- Location: Montgomery County, Illinois
- Coordinates: 39°13′49″N 89°36′15″W﻿ / ﻿39.2303°N 89.6041°W
- Type: reservoir
- Primary inflows: Shoal Creek
- Primary outflows: Shoal Creek
- Basin countries: United States
- Max. length: 8 mi (13 km)
- Max. width: 0.5 mi (0.80 km)
- Surface area: 1,300 acres (530 ha)
- Surface elevation: 590 ft (180 m)

= Lake Lou Yaeger =

Lake Lou Yaeger is a 1,300 acre reservoir located in Montgomery County, Illinois. Created by damming the West Fork of Illinois's Shoal Creek, it was built for recreation, sport fishing, and flood control purposes. The lake is 8 miles long and 0.5 miles wide. The nearest town is Litchfield, Illinois (7 miles). The lake is south of Springfield, Illinois (41 miles) and north of St. Louis, Missouri (61 miles).

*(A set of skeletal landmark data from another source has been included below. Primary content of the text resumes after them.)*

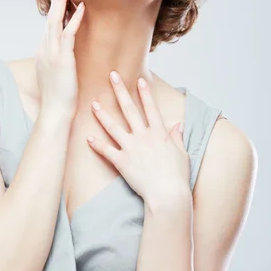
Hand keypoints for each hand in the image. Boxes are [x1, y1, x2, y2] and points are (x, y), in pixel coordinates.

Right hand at [35, 0, 84, 118]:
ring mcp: (52, 52)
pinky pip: (69, 34)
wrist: (55, 112)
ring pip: (56, 20)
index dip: (55, 6)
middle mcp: (45, 48)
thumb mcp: (56, 75)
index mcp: (44, 51)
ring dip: (62, 0)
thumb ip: (58, 62)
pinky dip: (75, 19)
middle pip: (50, 16)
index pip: (50, 23)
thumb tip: (64, 57)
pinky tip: (81, 6)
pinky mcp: (62, 59)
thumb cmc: (58, 98)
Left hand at [86, 71, 190, 202]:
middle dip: (120, 91)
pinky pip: (106, 151)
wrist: (167, 195)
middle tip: (112, 76)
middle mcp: (144, 136)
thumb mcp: (182, 154)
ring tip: (93, 104)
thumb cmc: (177, 177)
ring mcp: (131, 148)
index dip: (145, 93)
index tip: (139, 80)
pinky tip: (87, 138)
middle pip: (129, 110)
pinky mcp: (122, 162)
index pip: (151, 108)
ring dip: (102, 114)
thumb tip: (178, 125)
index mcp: (159, 133)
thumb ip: (177, 138)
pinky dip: (97, 145)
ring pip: (113, 127)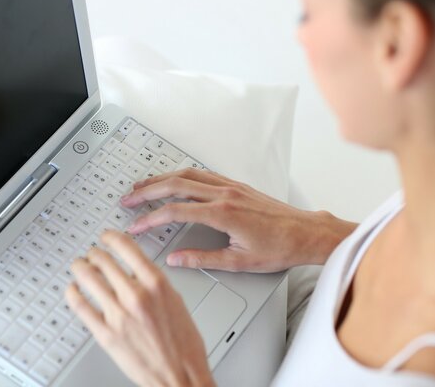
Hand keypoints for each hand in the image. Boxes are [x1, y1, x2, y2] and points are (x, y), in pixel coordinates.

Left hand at [66, 231, 215, 386]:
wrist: (180, 376)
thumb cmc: (183, 345)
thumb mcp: (176, 302)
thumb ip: (154, 284)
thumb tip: (136, 271)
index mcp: (156, 284)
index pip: (127, 248)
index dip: (111, 237)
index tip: (106, 237)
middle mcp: (136, 296)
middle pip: (103, 261)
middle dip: (94, 253)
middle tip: (91, 253)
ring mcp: (118, 315)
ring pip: (88, 278)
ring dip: (80, 268)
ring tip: (79, 266)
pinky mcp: (105, 334)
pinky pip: (80, 306)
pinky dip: (72, 293)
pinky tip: (72, 289)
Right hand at [121, 168, 356, 271]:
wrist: (306, 233)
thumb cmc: (279, 248)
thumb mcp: (239, 261)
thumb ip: (203, 259)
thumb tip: (176, 259)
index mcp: (222, 213)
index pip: (175, 211)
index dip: (151, 218)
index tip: (136, 225)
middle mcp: (224, 194)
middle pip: (175, 185)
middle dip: (147, 191)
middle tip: (128, 199)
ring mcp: (230, 186)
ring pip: (187, 174)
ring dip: (162, 178)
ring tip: (143, 186)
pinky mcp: (236, 185)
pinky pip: (202, 173)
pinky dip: (181, 174)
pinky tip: (174, 179)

Lake Lou Yaeger is managed for bass, bluegill, catfish, and crappie. The fish yield is enjoyed by many species; bald eagles began to nest at the lake in 2005. Boaters enjoy the absence of both speed and power limits such as are enforced on many other lakes in central and southern Illinois. Visitors to the lake often arrive by means of Interstate 55, which closely approaches the lake north of Litchfield.

The municipality of Litchfield operates the lake's largest park, the 266 acre Shoal Creek Conservation Area. The park contains patches of oak-hickory woodland and some patches of prairie, locally called prairie "barrens." There are 1.15 miles of trails for foot, bike, or horse use. The total number of acres reserved for recreation and conservation surrounding the lake is 4,641.